(Collected data)
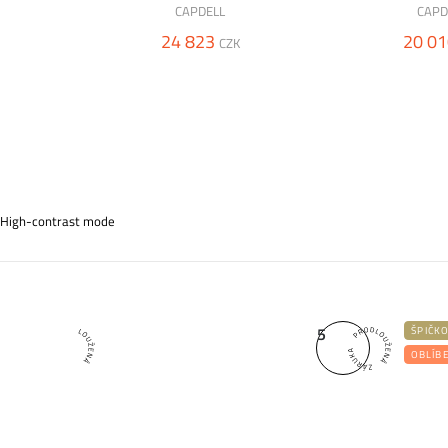
CAPDELL
CAPD
24 823
20 01
CZK
High-contrast mode
5
5
ŠPIČK
OBLÍB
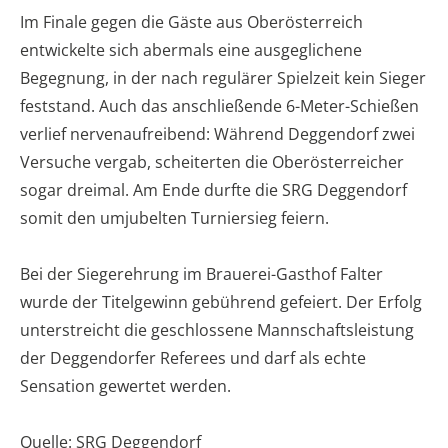
Im Finale gegen die Gäste aus Oberösterreich
entwickelte sich abermals eine ausgeglichene
Begegnung, in der nach regulärer Spielzeit kein Sieger
feststand. Auch das anschließende 6-Meter-Schießen
verlief nervenaufreibend: Während Deggendorf zwei
Versuche vergab, scheiterten die Oberösterreicher
sogar dreimal. Am Ende durfte die SRG Deggendorf
somit den umjubelten Turniersieg feiern.
Bei der Siegerehrung im Brauerei-Gasthof Falter
wurde der Titelgewinn gebührend gefeiert. Der Erfolg
unterstreicht die geschlossene Mannschaftsleistung
der Deggendorfer Referees und darf als echte
Sensation gewertet werden.
Quelle: SRG Deggendorf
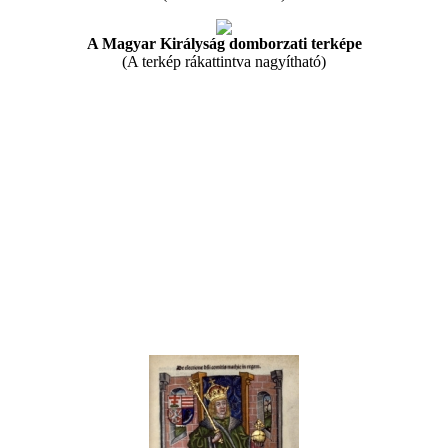
A Magyar Királyság domborzati terképe
(A terkép rákattintva nagyítható)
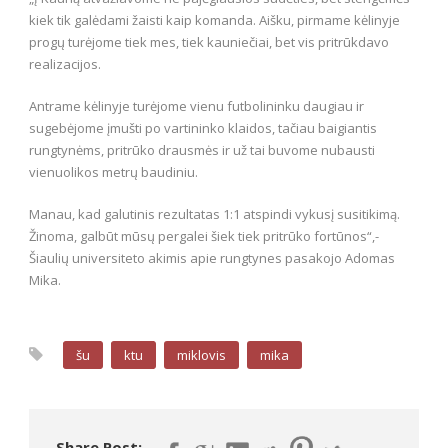
kiek tik galėdami žaisti kaip komanda. Aišku, pirmame kėlinyje
progų turėjome tiek mes, tiek kauniečiai, bet vis pritrūkdavo
realizacijos.
Antrame kėlinyje turėjome vienu futbolininku daugiau ir
sugebėjome įmušti po vartininko klaidos, tačiau baigiantis
rungtynėms, pritrūko drausmės ir už tai buvome nubausti
vienuolikos metrų baudiniu.
Manau, kad galutinis rezultatas 1:1 atspindi vykusį susitikimą.
Žinoma, galbūt mūsų pergalei šiek tiek pritrūko fortūnos“,-
Šiaulių universiteto akimis apie rungtynes pasakojo Adomas
Mika.
šu
ktu
miklovis
mika
Share Post:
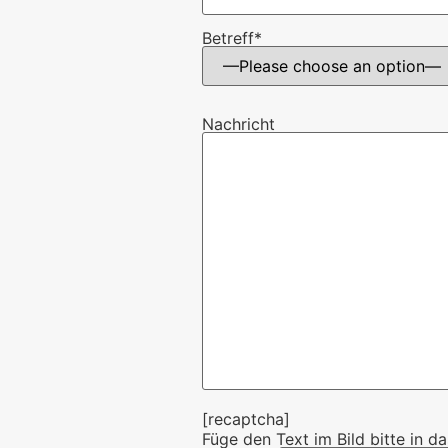
Betreff*
Nachricht
[recaptcha]
Füge den Text im Bild bitte in da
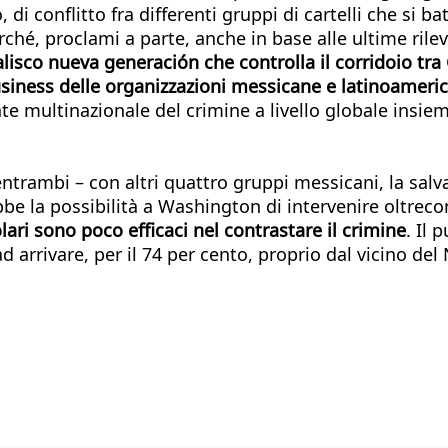
, di conflitto fra differenti gruppi di cartelli che si ba
ché, proclami a parte, anche in base alle ultime rilev
Jalisco nueva generación che controlla il corridoio tr
 business delle organizzazioni messicane e latinoamer
ente multinazionale del crimine a livello globale insie
trambi – con altri quattro gruppi messicani, la sal
ebbe la possibilità a Washington di intervenire oltreco
lari sono poco efficaci nel contrastare il crimine
. Il 
 arrivare, per il 74 per cento, proprio dal vicino del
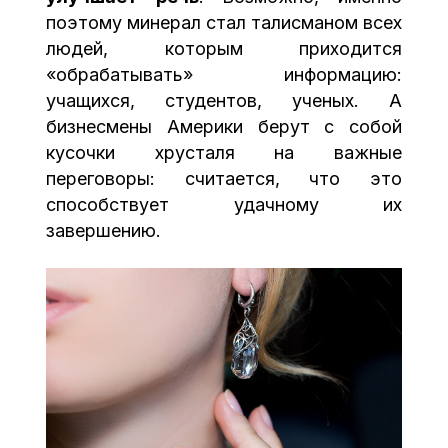
поэтому минерал стал талисманом всех
людей, которым приходится
«обрабатывать» информацию:
учащихся, студентов, ученых. А
бизнесмены Америки берут с собой
кусочки хрусталя на важные
переговоры: считается, что это
способствует удачному их
завершению.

_Work required_: Pull each line containing "tiek" from the records.

_Task solution_:
progų turėjome tiek mes, tiek kauniečiai, bet vis pritrūkdavo
Žinoma, galbūt mūsų pergalei šiek tiek pritrūko fortūnos“,-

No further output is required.